ANS:B - body centred cubic (bcc)

In materials science and metallurgy, the term "body-centred cubic" (bcc) refers to a specific type of crystal lattice structure found in certain metallic materials, including some steels. In a body-centred cubic (bcc) structure:

1. Atom Arrangement: Each atom is positioned at the corners of a cube, forming the corners of the unit cell. Additionally, there is one atom located at the centre of the cube, which is why it is termed "body-centred." This central atom is not shared with other unit cells; it belongs exclusively to the central cube.
2. Coordination Number: Each atom in a bcc structure is in contact with eight neighbouring atoms.
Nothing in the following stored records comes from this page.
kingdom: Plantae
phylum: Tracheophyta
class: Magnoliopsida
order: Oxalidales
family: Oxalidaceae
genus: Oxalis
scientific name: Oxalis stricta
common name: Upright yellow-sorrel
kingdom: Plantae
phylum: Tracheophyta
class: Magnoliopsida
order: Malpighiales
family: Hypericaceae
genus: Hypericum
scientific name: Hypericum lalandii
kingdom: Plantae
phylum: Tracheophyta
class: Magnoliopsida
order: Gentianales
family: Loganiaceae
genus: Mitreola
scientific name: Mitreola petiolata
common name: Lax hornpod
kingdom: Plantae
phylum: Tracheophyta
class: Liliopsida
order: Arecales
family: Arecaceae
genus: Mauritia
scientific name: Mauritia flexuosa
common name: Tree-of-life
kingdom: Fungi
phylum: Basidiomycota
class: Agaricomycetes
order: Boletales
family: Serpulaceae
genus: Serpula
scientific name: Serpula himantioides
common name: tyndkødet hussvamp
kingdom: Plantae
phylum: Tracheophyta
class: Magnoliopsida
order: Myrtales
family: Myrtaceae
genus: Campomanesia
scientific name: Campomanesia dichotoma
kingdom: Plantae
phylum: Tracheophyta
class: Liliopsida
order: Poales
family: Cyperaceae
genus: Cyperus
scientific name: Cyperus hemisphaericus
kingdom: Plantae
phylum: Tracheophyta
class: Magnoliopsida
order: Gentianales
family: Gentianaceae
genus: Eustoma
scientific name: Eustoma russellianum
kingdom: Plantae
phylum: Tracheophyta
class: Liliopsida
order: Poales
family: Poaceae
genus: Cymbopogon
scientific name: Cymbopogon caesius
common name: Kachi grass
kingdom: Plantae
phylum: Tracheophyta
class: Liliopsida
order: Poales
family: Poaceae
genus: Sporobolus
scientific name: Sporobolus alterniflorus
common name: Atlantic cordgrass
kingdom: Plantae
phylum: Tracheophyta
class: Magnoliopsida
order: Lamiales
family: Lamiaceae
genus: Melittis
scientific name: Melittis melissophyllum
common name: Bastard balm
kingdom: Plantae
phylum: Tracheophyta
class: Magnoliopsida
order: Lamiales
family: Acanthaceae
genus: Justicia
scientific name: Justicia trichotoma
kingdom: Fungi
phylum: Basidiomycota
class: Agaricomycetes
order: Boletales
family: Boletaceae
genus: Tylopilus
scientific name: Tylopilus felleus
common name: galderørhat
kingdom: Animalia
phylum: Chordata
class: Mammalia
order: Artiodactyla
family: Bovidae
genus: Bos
This coordination number (number of nearest neighbours) is less than the coordination number in face-centred cubic (fcc) structures.
3. Unit Cell: The basic repeating unit of the bcc structure is a cube with atoms at each corner and one atom in the centre.
4. Packing Efficiency: The packing efficiency of a bcc structure is approximately 68%, meaning that approximately 68% of the available space within the unit cell is occupied by atoms.
5. Examples: Some examples of metals that commonly exhibit a bcc crystal structure include alpha iron at temperatures below 912°C, chromium, and certain alloys such as some types of steel.

The body-centred cubic structure is one of the three primary types of crystal lattice structures found in metallic materials, alongside face-centred cubic (fcc) and hexagonal close-packed (hcp) structures. Each structure has distinct properties that influence the mechanical, thermal, and electrical behaviour of the material.